Skeletal landmark data
#####

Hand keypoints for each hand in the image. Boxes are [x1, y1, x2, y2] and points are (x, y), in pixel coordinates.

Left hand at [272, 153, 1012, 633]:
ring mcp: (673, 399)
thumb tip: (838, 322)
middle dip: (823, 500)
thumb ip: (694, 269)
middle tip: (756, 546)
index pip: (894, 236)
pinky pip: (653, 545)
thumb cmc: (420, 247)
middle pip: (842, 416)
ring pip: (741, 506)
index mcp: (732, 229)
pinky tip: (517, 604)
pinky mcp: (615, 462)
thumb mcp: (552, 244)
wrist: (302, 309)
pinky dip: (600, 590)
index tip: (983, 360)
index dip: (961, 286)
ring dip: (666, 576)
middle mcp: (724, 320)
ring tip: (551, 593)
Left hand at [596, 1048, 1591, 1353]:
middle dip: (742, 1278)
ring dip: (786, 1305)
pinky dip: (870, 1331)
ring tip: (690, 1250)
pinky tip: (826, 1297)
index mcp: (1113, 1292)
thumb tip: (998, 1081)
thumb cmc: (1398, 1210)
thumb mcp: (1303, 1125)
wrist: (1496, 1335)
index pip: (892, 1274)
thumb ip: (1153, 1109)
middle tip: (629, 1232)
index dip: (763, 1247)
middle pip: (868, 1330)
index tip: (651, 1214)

#####

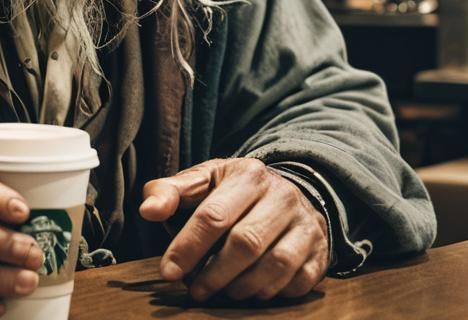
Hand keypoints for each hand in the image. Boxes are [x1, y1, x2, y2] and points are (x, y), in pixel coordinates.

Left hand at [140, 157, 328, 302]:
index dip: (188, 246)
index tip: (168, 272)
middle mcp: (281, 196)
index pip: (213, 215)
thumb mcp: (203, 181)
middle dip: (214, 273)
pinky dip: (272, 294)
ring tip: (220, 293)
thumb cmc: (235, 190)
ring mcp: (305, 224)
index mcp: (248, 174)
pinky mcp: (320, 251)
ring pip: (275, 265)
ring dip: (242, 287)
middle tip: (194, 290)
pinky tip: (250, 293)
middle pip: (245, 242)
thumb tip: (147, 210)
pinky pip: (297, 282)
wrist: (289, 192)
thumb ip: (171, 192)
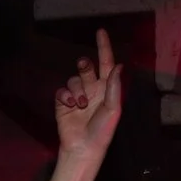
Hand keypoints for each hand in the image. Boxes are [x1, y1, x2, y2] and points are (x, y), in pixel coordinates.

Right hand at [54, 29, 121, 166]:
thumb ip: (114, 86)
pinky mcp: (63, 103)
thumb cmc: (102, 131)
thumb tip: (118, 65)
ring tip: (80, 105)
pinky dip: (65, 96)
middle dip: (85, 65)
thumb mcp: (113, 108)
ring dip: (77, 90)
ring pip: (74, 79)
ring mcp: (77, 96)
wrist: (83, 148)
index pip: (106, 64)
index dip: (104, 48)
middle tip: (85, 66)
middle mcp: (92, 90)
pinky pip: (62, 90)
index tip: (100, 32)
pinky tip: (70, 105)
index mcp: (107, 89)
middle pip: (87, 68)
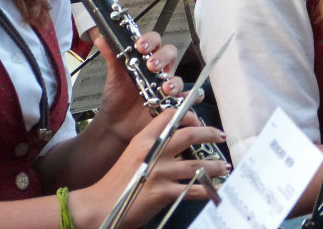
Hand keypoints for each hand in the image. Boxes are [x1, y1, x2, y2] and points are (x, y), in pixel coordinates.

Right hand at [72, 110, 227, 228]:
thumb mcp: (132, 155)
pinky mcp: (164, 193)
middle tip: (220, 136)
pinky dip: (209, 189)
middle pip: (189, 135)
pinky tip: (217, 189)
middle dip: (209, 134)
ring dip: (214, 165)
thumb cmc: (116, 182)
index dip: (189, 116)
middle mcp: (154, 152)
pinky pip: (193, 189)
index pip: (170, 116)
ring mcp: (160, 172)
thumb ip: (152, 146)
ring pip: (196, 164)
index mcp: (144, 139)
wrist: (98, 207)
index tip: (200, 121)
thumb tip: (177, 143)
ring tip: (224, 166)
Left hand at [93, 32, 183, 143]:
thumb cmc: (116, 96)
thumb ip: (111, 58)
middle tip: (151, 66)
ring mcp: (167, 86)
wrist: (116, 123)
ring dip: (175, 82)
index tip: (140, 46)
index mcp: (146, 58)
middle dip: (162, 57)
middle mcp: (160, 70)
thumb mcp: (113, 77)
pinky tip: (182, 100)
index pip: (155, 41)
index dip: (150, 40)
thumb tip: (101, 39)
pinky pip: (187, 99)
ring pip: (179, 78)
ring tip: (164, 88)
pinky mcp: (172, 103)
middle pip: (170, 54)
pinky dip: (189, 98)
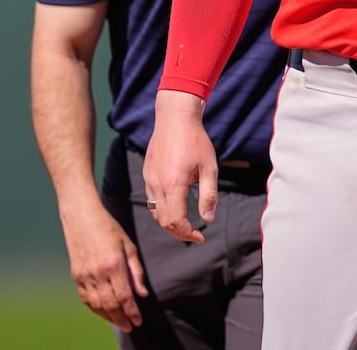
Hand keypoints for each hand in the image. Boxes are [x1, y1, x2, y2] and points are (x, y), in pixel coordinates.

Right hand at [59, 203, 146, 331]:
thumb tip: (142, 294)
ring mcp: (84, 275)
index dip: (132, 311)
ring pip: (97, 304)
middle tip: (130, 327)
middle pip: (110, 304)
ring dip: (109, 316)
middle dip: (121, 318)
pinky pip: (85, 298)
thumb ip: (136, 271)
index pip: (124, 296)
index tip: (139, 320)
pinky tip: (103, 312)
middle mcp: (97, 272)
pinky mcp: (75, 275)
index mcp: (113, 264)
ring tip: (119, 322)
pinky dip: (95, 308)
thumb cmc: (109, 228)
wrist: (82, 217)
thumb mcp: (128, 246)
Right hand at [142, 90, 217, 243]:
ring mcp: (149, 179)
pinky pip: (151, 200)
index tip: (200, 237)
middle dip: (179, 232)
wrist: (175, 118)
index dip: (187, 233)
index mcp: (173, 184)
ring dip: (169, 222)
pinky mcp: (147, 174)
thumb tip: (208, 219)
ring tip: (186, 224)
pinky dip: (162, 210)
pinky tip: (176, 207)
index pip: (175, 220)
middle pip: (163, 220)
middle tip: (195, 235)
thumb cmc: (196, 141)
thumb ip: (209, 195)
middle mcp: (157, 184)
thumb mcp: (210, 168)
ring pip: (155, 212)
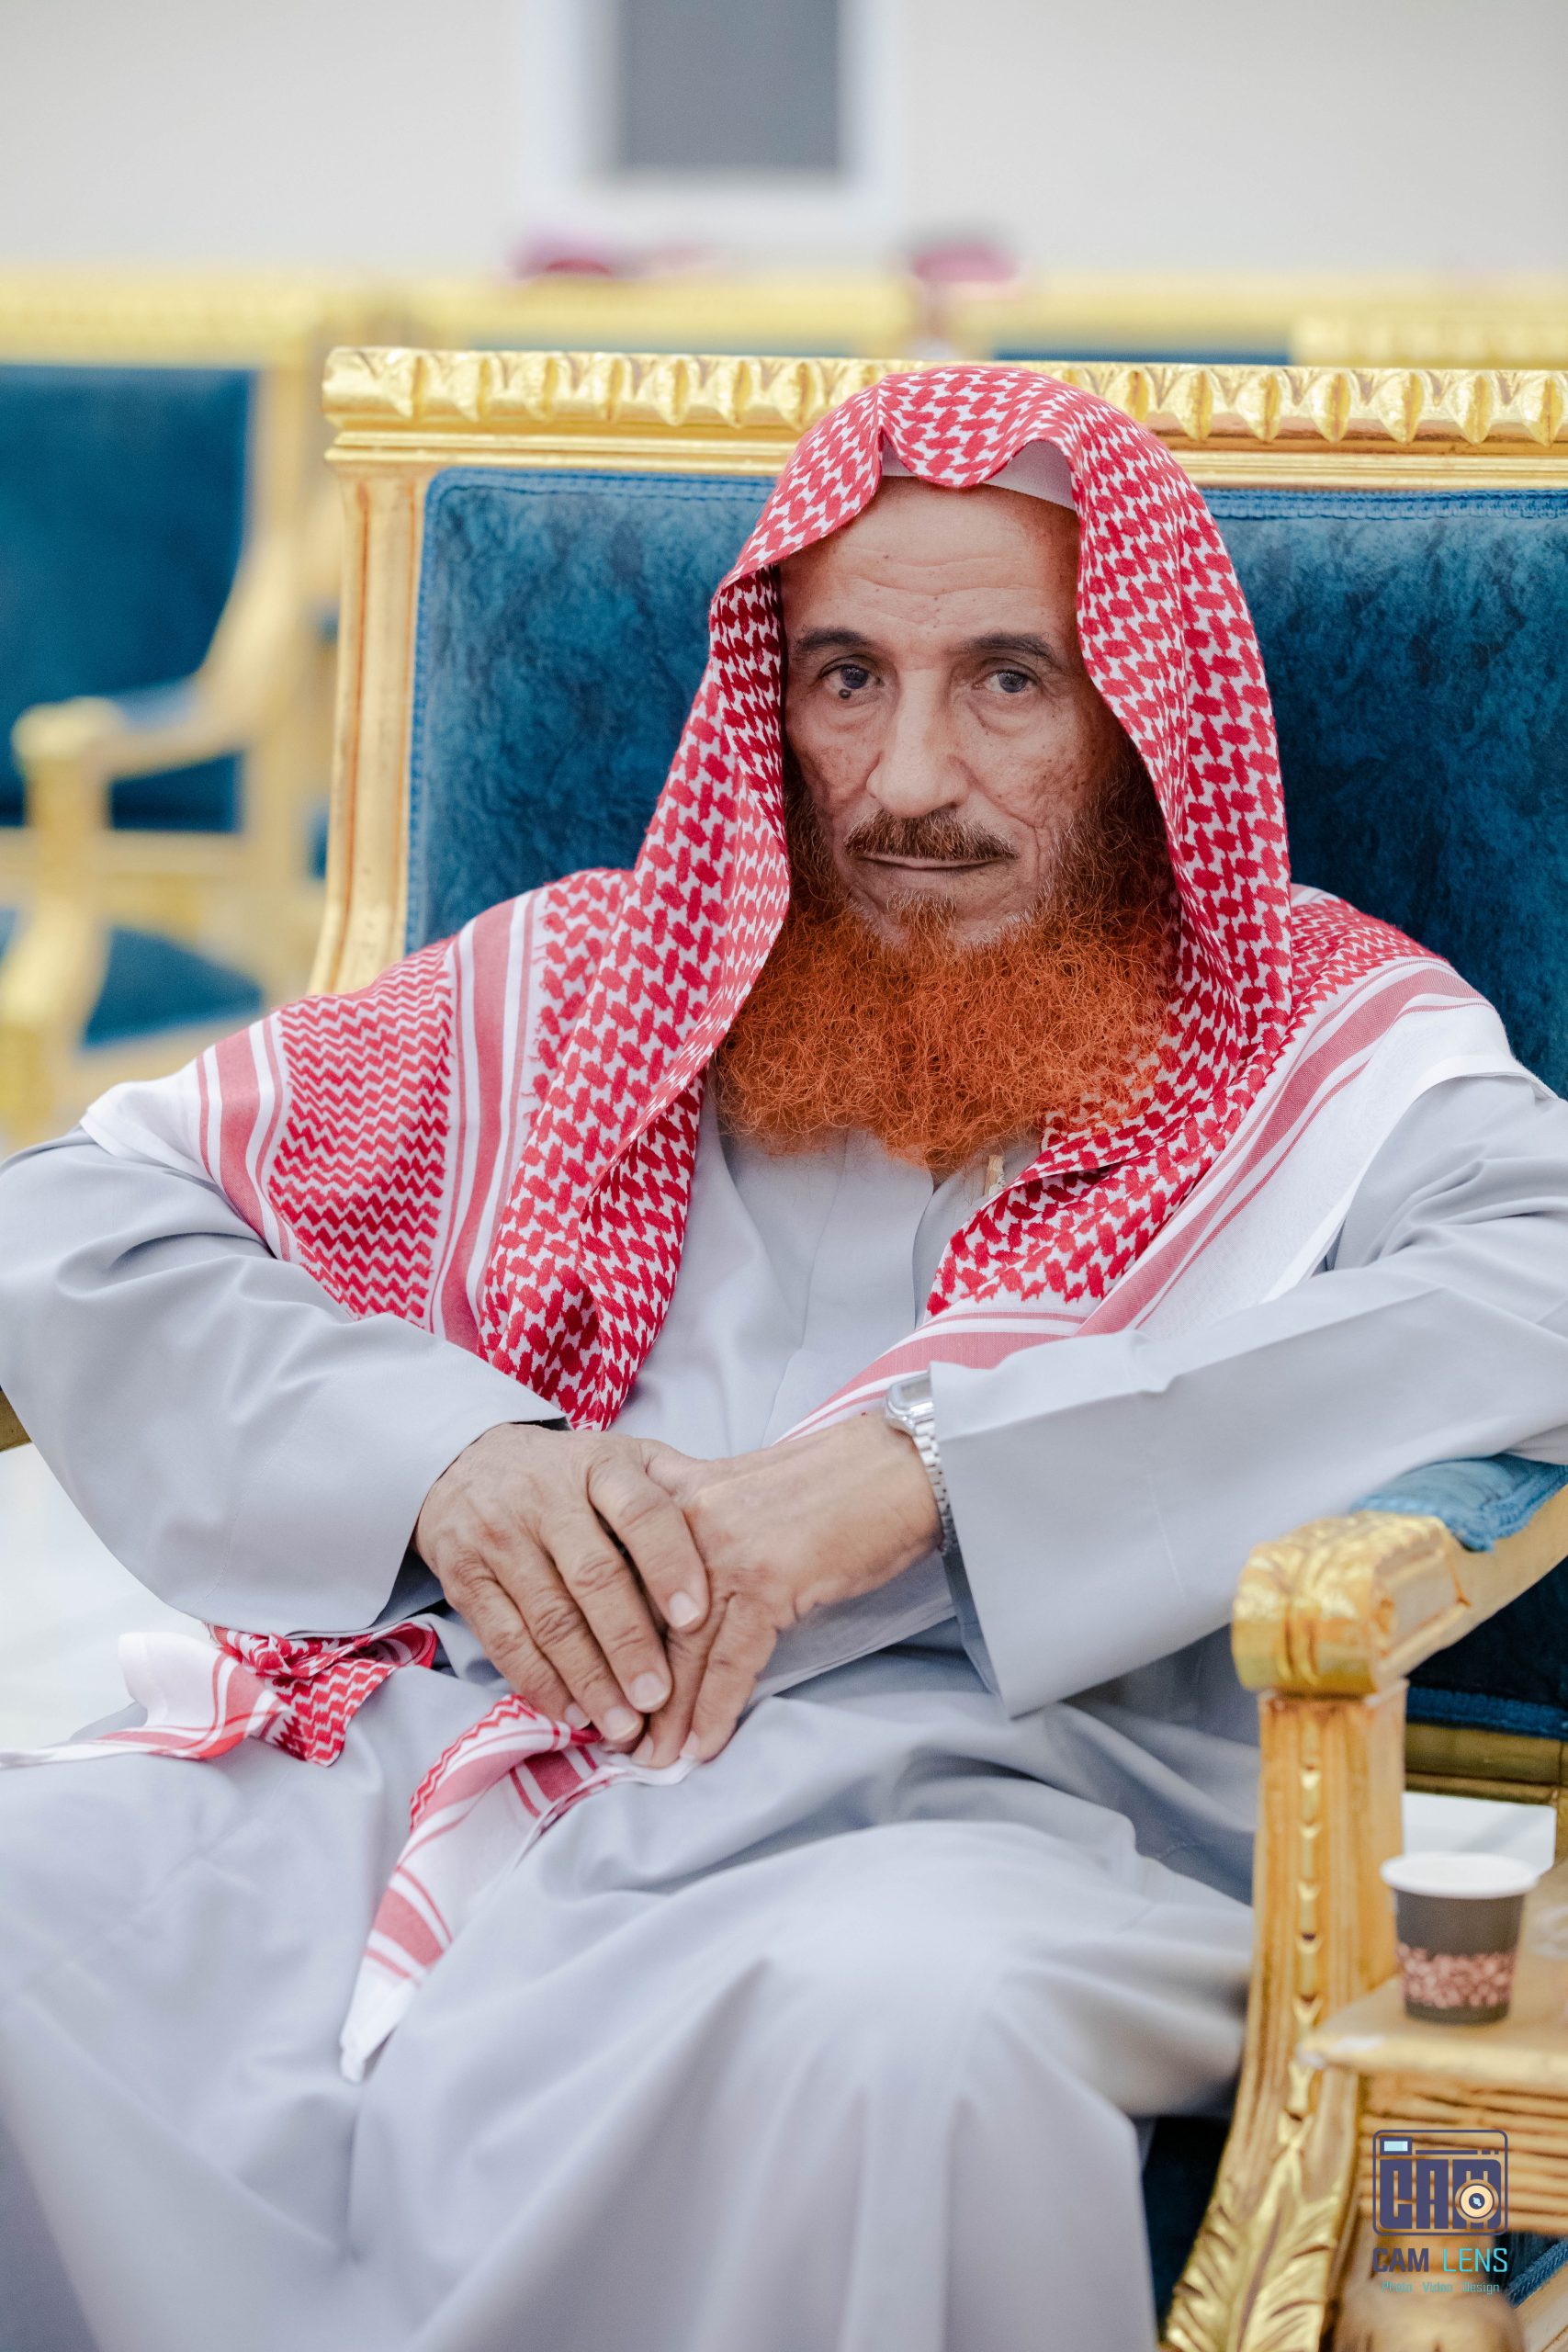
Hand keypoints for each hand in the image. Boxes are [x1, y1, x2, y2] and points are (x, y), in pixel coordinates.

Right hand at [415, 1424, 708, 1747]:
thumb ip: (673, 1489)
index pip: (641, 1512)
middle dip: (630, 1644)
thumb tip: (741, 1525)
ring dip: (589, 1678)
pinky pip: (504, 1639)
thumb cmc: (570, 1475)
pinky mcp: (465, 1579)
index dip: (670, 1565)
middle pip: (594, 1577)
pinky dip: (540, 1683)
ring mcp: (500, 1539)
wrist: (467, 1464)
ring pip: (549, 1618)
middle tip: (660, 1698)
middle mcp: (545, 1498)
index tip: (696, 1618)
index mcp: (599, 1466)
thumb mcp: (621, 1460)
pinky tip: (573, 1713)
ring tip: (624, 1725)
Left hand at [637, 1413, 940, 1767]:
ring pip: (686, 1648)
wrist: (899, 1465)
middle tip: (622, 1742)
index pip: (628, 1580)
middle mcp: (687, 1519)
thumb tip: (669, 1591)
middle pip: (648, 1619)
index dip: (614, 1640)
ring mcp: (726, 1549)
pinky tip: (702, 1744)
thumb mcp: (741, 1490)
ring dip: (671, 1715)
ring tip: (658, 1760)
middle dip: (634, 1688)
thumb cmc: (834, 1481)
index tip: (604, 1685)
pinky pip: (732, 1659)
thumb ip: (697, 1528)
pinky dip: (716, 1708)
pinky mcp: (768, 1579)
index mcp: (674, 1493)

#####

Problem description » Every line of the entries above that includes "Right" should be copied.

Solution for this task »
Right hand at [54, 29, 121, 166]:
Right hand at [72, 110, 227, 228]:
Right hand at [59, 203, 146, 331]:
Right hand at [142, 90, 217, 243]:
Right hand at [415, 1424, 708, 1747]:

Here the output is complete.